━━━━━ TEKSTFRAGMENT ━━━━━

We moeten hier echt heel goed naar kijken. Vandaar ook de instelling van een staatscommissie o.l.v. Richard van Zwol. - Op het gebied van Energie en klimaat – onze afhankelijkheden zijn pijnlijk duidelijk geworden. Hoe zorgen we voor de energiezekerheid die onze economie en maatschappij kan dragen, managen we onze transitie en houden we de klimaatdoelen overeind? Gaan we die 1,5 graad halen? En zorgen we voor voldoende draagvlak? Wie gaat het betalen?
- Op het gebied van Kapitaal – waar (her-)vinden we in een wereld waar het economische en financiële zwaartepunt verschuift naar Azië, de motor van onze productiviteit die nodig is voor groei? En hoe zorgen we dat die groei duurzaam is en onze planeet niet schaadt.
- En, zou ik als laatste toch nog een zesde punt willen toevoegen, op het gebied van onze politieke systemen.
Ik sta hier vandaag in ‘’het nieuwe Brabant’’ waar, net zoals in alle overige provincies, deze week een werkelijke politieke aardverschuiving heeft plaatsgevonden.
En dus… zijn felicitaties op zijn plaats aan de winnaars. En bescheidenheid voor wie heeft verloren. De kiezer heeft het laatste woord. Altijd.Daarmee rust nu op de schouders van de winnaars de verantwoordelijkheid om verbinding te zoeken. En om in transparantie en gedegenheid tot nieuwe besturen te komen. Dat proces wordt nu met behulp van verkenners gestart, een hoopvol signaal. Daar is de hele samenleving bij gebaat, zeker een die op zoek is naar zijn samenhang, zijn cohesie.

━━━━━

■ **GEGEVEN OPDRACHT A**:
Bewerk alsjeblieft de records hieronder door elke "solid" te vervangen door "continuous". Laat verder alles ongewijzigd.

━━━━━ RUWE RECORDS ━━━━━

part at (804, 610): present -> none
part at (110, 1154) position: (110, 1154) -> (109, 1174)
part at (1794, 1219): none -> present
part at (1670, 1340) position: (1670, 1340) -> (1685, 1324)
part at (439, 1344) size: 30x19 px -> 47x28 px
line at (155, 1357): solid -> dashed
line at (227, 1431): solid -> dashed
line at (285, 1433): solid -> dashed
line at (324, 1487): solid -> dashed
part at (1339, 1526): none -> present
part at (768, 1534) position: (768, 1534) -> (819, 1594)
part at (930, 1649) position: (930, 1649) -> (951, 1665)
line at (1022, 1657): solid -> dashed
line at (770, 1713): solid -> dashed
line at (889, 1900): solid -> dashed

━━━━━

■ **GEGEVEN OPDRACHT B**:
Onder leiding van wie staat de staatscommissie die in het tekstfragment wordt genoemd?

■ **EINDANTWOORD A**:
part at (804, 610): present -> none
part at (110, 1154) position: (110, 1154) -> (109, 1174)
part at (1794, 1219): none -> present
part at (1670, 1340) position: (1670, 1340) -> (1685, 1324)
part at (439, 1344) size: 30x19 px -> 47x28 px
line at (155, 1357): continuous -> dashed
line at (227, 1431): continuous -> dashed
line at (285, 1433): continuous -> dashed
line at (324, 1487): continuous -> dashed
part at (1339, 1526): none -> present
part at (768, 1534) position: (768, 1534) -> (819, 1594)
part at (930, 1649) position: (930, 1649) -> (951, 1665)
line at (1022, 1657): continuous -> dashed
line at (770, 1713): continuous -> dashed
line at (889, 1900): continuous -> dashed

■ **EINDANTWOORD B**:
Richard van Zwol.